Sean Malroy’s sound designer sets the mood hauntingly from the very beginning. The static turns into Tiny Tim’s “Welcome to My Dream” then a tinkling music box tune as Johnson takes on the kindly voice of Dahmer’s grandmother, telling him that he’s special, that he’s an artist. This same theme will be taken up later by the relative of one of his victims, saying that they have to be careful to vigilant with their kids and teach them that “there are limits to their imagination”—“because that Dahmer was a creative bastard.”
That he was. Living in his grandmother’s basement and working in a Milwaukee chocolate factory, Dahmer killed 17 men in the late 1980s and early ’90s, keeping their body parts in jars and the refrigerator, eating them and having sex with their corpses. Convicted in 1992, he was killed two years later at age 34 after having become a born-again Christian.
In short, there’s a lot to work with, all of it so grotesque that it takes a judicious hand to make it at all palatable. Just seeing the set and having Dahmer show us his collection of boiled-down roadkill skulls at the beginning is enough to start a knot growing in the pit of the stomach. Johnson describes just a few of Dahmer’s horrific crimes, enough to make the sound of a power drill make your skin crawl.
Freely jumping in time, the show goes back to Dahmer’s school days as the weird kid whose disturbing, disturbed jokes—like rolling around on the floor screaming “I’m a hot dog! Hey everybody, eat me!”—became known as “doing a Dahmer.” Johnson skillfully delineates different characters: the oblivious grandmother, his belittling father, a school bully, a concerned teacher, a flirty club kid and the gutted victims’ families. But it’s his chilling performance as Dahmer that really sticks with you: the shy pleading quality; the fixed, chilling stare; the lucid, remorseful confessions alternating with defensive, contemptuous rants saying that he’s not the one who’s sick—it’s everyone else.
Even the moments that are pitched high to the point of hysteria—what he does to that dummy, for example—are justified by the subject matter and set up skillfully. Touches that might in any other context seem over the top here don’t feel like exaggerations, and never once make you think “oh, please.”
As an experiment in getting inside Dahmer’s head, it’s impossible to know how accurate it is, but it’s an absolute success in the way it constructs a narrative to help you understand the thinking behind the unthinkable. The yearning to see or touch someone without them seeing you may be uncomfortably familiar to anyone who was ever a painfully shy adolescent, so it’s deeply disturbing to contemplate a fantasy that most people outgrow in middle school taken to such extremes.

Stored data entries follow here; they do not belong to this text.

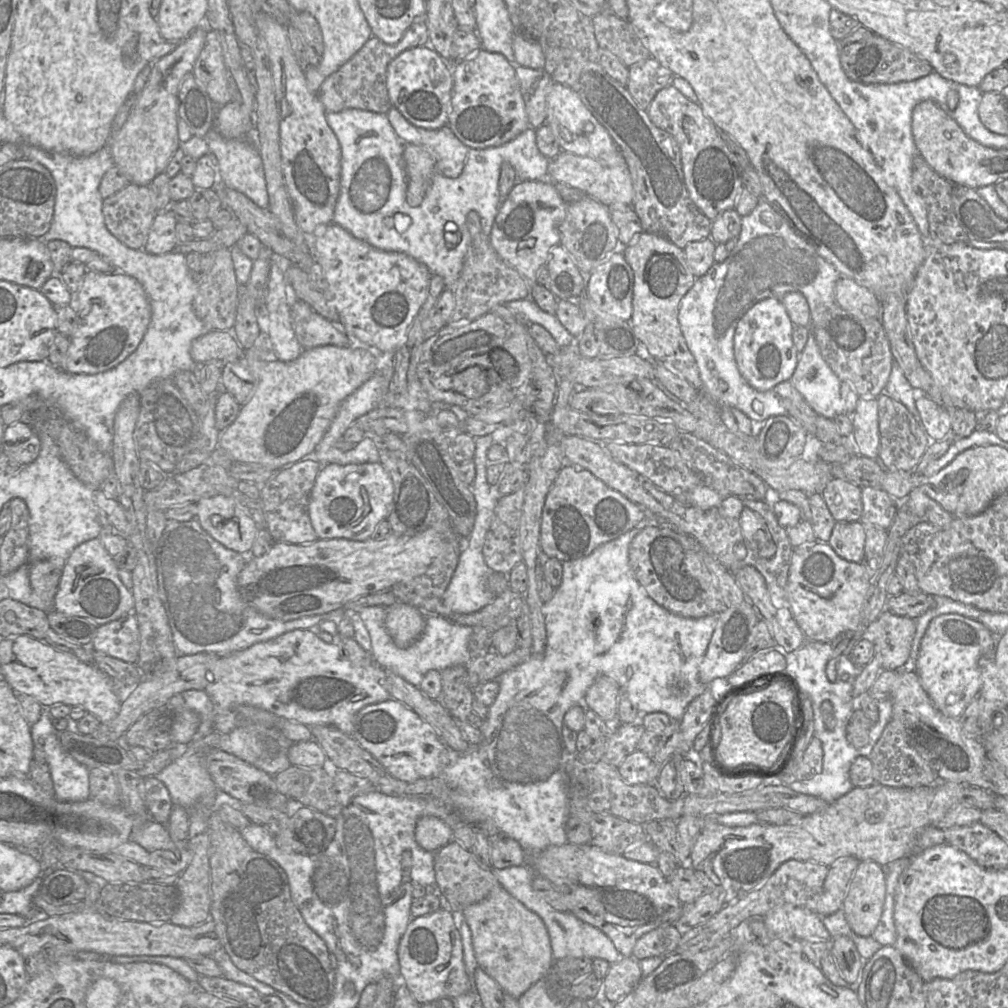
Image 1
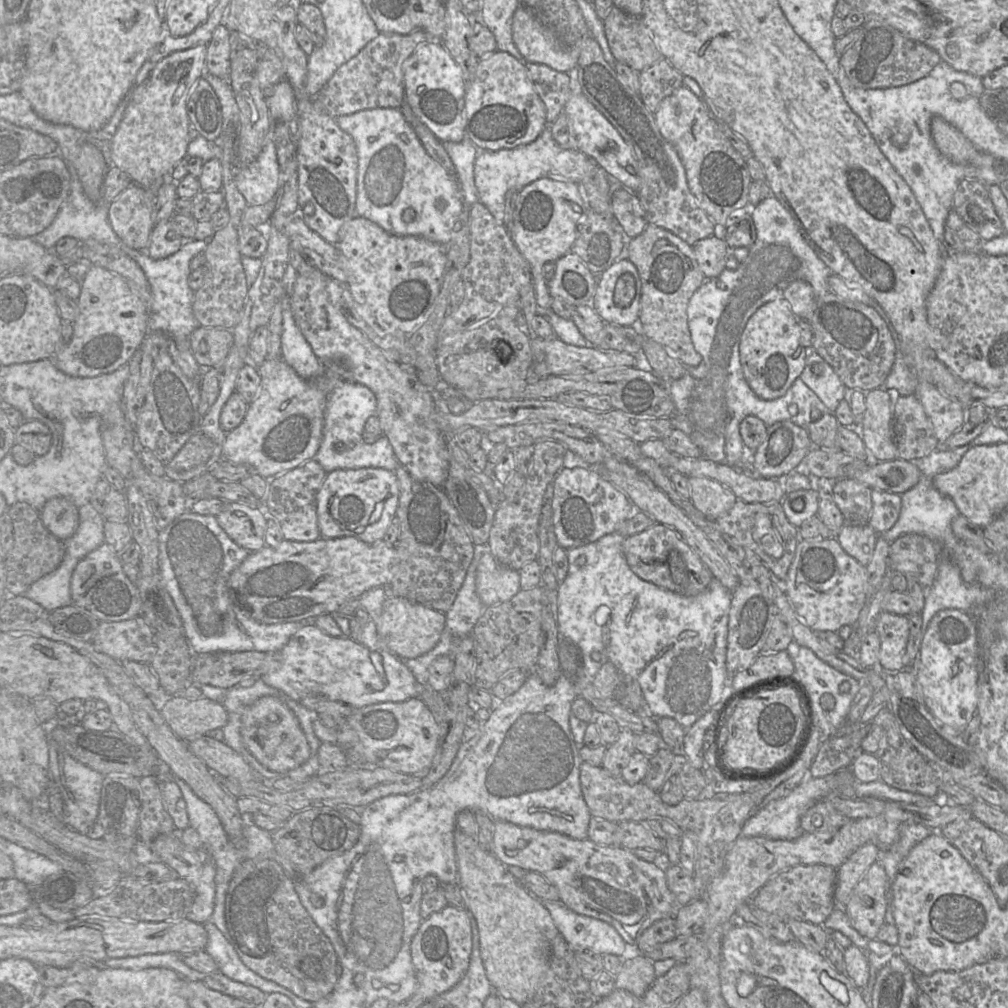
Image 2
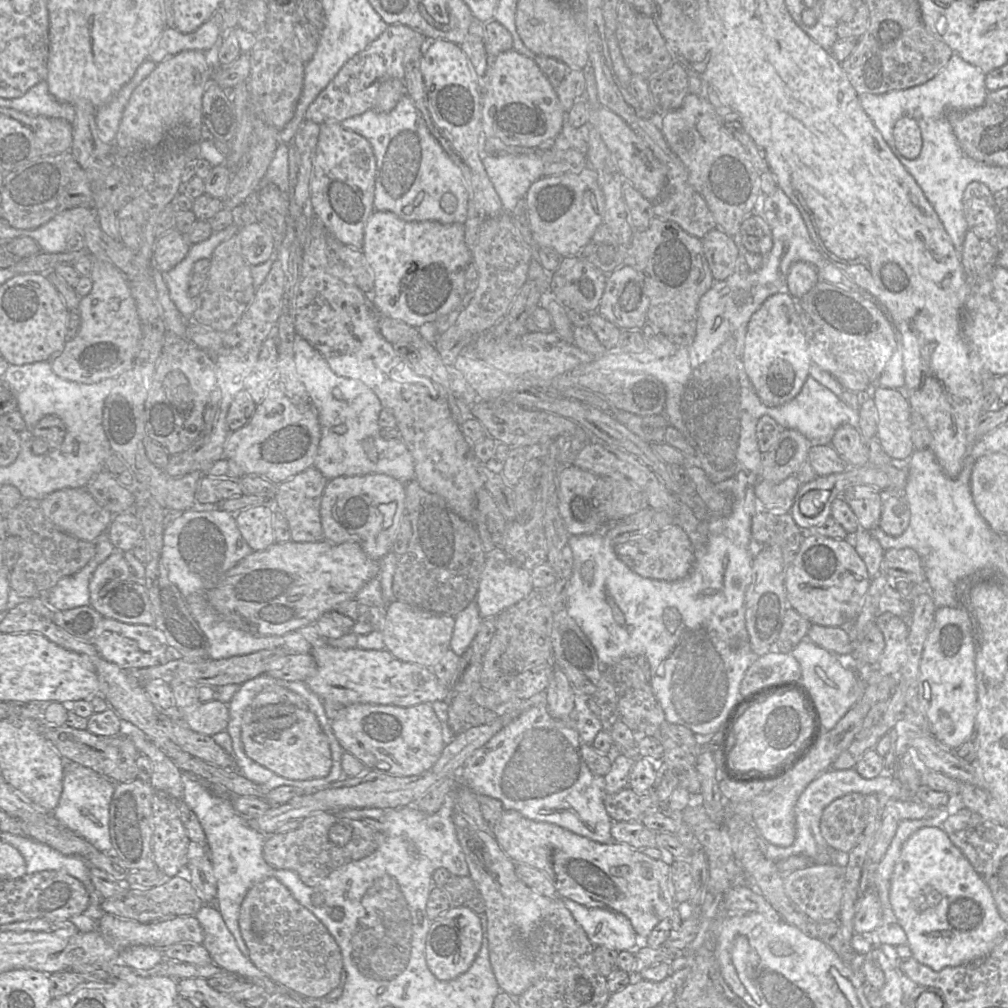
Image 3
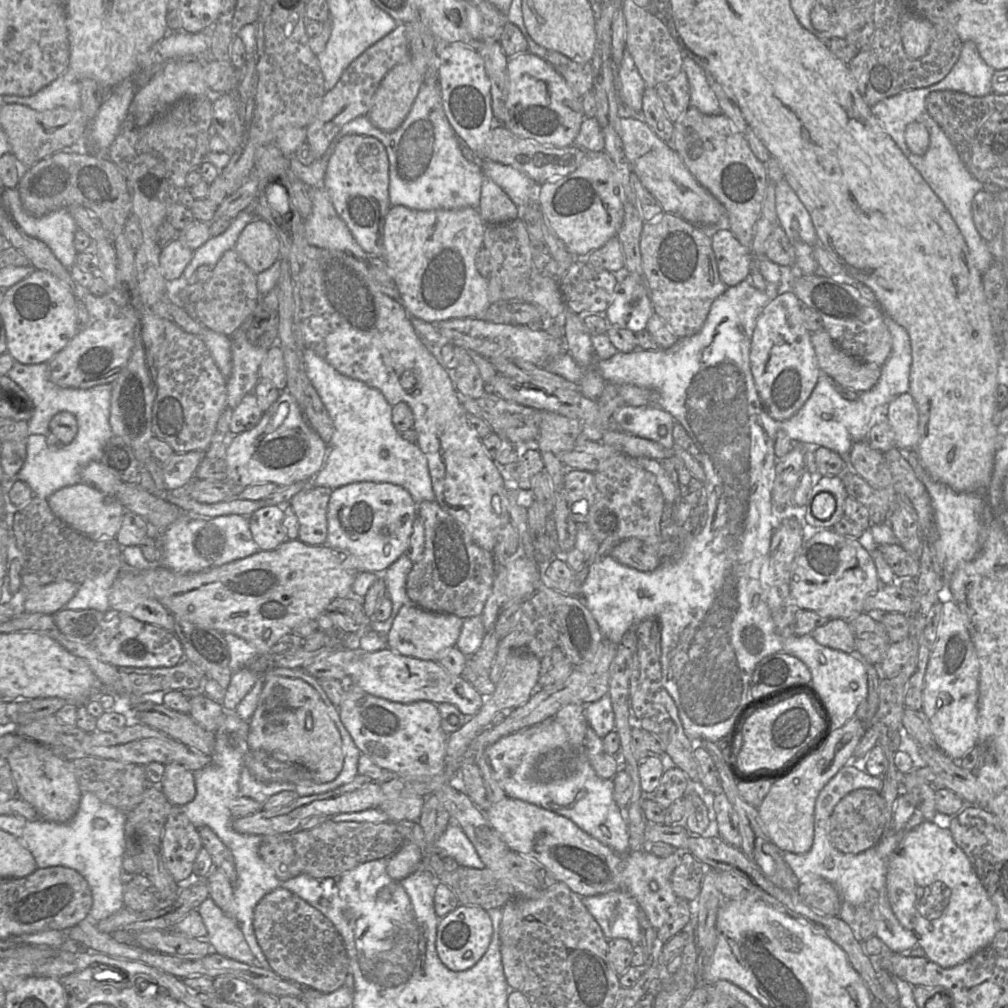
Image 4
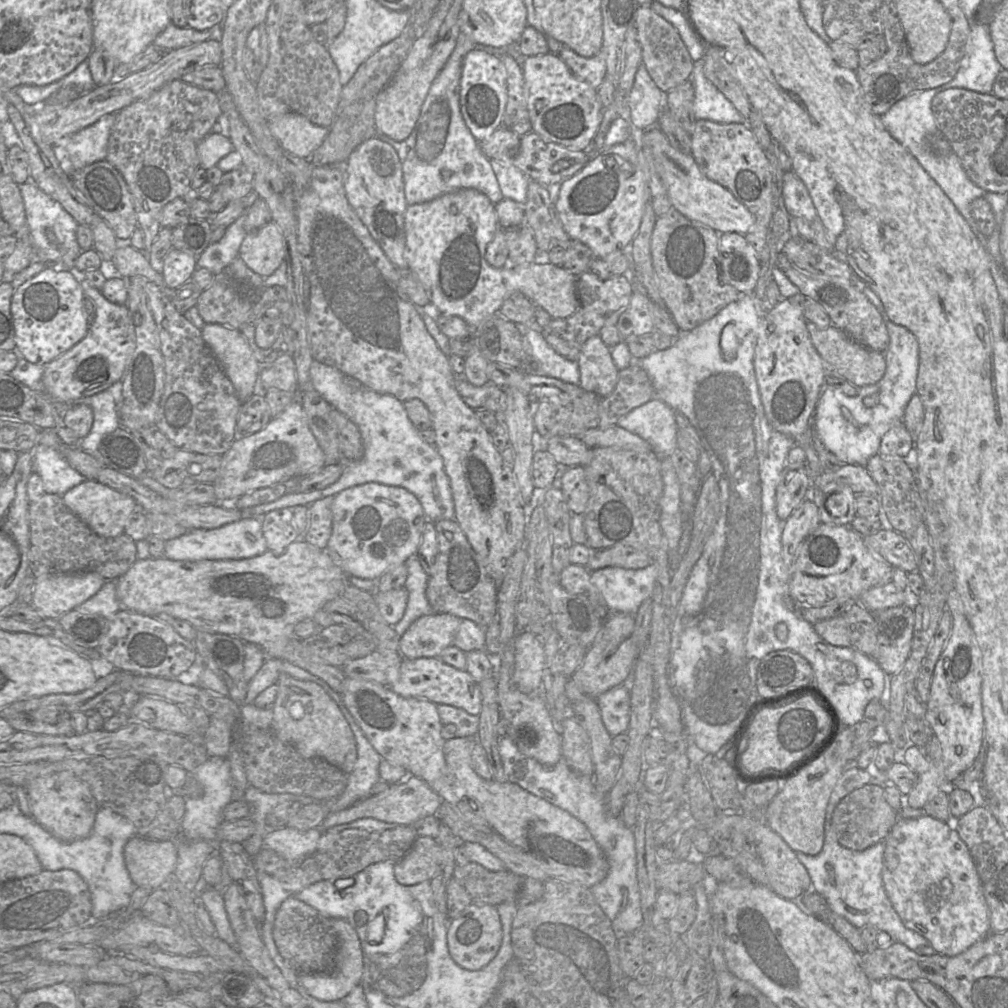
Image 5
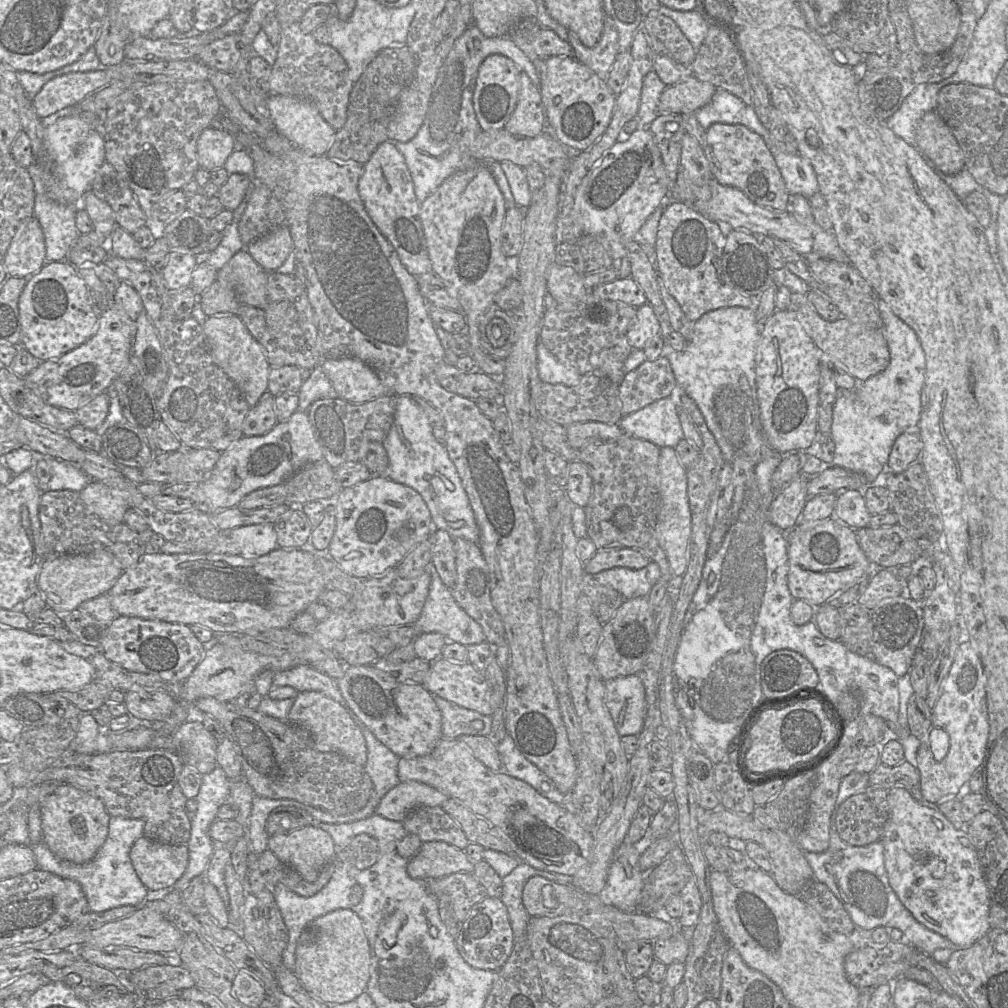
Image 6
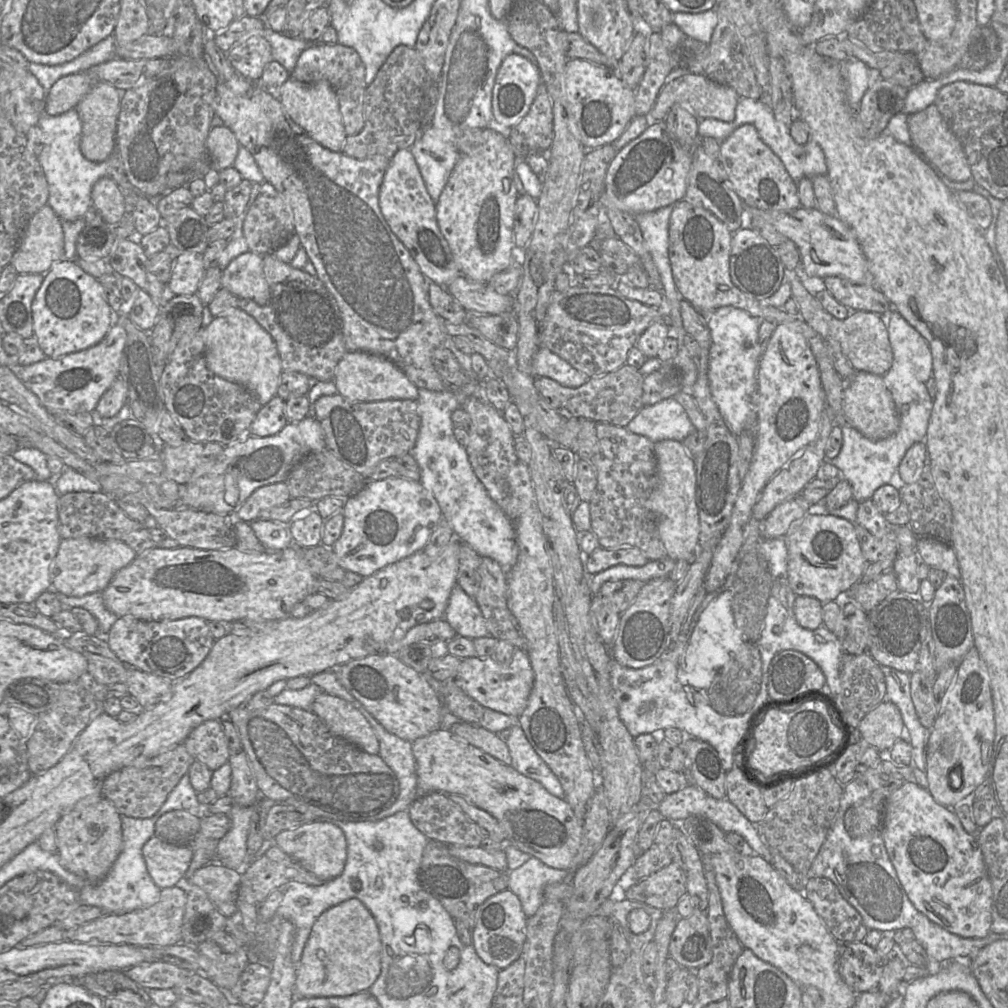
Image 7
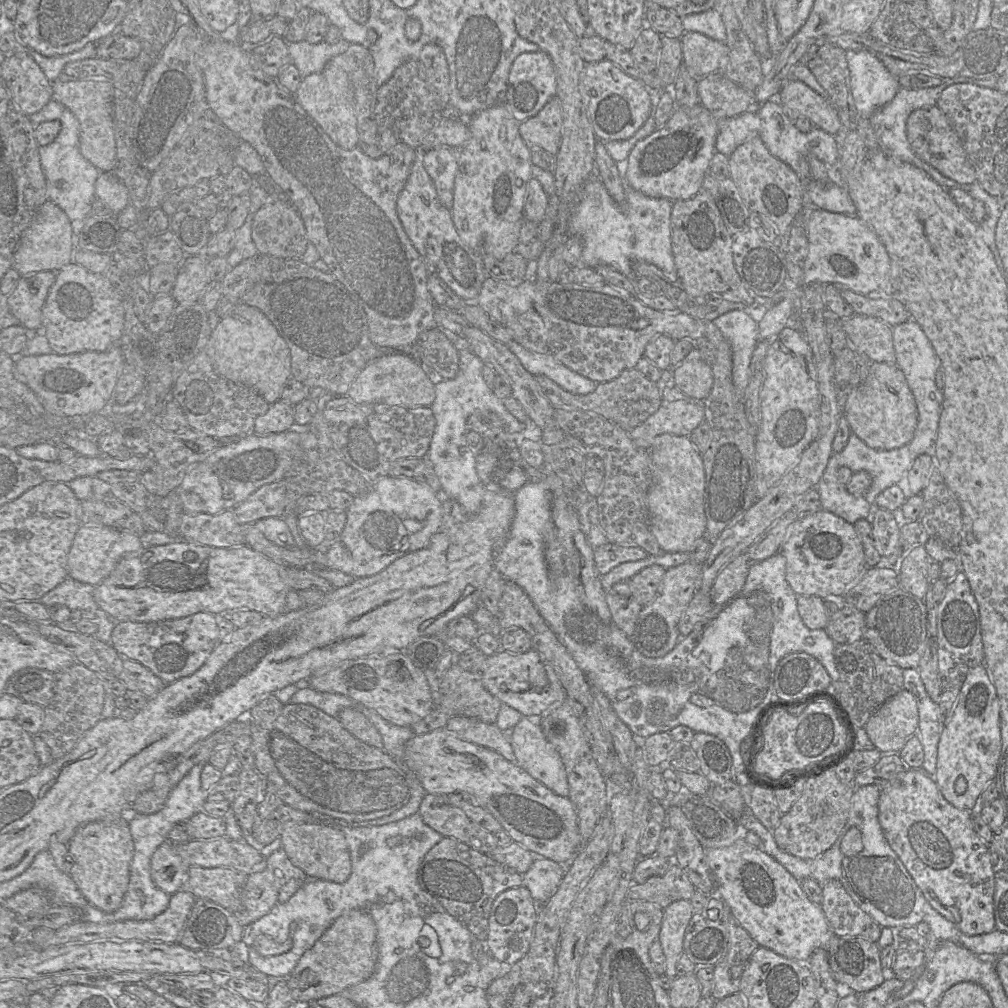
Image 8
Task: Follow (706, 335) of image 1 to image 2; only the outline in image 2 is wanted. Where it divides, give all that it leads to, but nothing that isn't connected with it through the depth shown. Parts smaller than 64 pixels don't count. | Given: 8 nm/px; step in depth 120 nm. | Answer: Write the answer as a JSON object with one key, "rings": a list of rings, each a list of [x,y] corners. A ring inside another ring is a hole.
{"rings":[[[772,193],[755,206],[751,216],[757,235],[747,258],[736,269],[725,268],[718,277],[706,279],[689,300],[688,327],[693,347],[701,356],[699,365],[687,368],[681,378],[666,381],[675,406],[670,417],[674,429],[688,435],[704,458],[730,467],[751,466],[753,451],[746,447],[739,432],[739,425],[747,416],[755,416],[769,427],[775,415],[784,415],[786,411],[790,412],[796,425],[805,425],[809,420],[808,413],[815,408],[805,401],[814,400],[816,407],[823,409],[809,388],[824,403],[828,413],[835,412],[847,390],[834,369],[813,349],[808,350],[806,366],[800,377],[782,397],[761,399],[748,385],[741,368],[739,345],[749,318],[765,303],[782,297],[784,290],[795,280],[810,283],[815,297],[824,295],[830,290],[828,277],[832,274],[804,239],[792,215]],[[813,364],[821,367],[820,375],[812,373]]]}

The show’s only 70 minutes with no intermission, on the short side for a play, but mercifully so given the white-knuckle intensity of the material. I caught up with it on the very last night of its three-week run, which makes this belated praise of limited usefulness, because you can’t exactly run off and see it now. It would be nice to see the show find some kind of continued life, because while it’s certainly not for the faint of heart, it’s a promising piece with a lot to chew over that deserves to be seen. You don’t want to look, but you can’t look away.
Don’t Feel: The Death of Dahmer played February 12-27 at Mama Calizo’s Voice Factory, 1519 Mission St., San Francisco. http://mcvf.org
3 / 3 / 2010 11:59 pm
I knew Evan when he himself was a slightly weird teenager (I say that in the most loving of ways), and he is a truly visionary artist. I hope to see a lot more where this came from!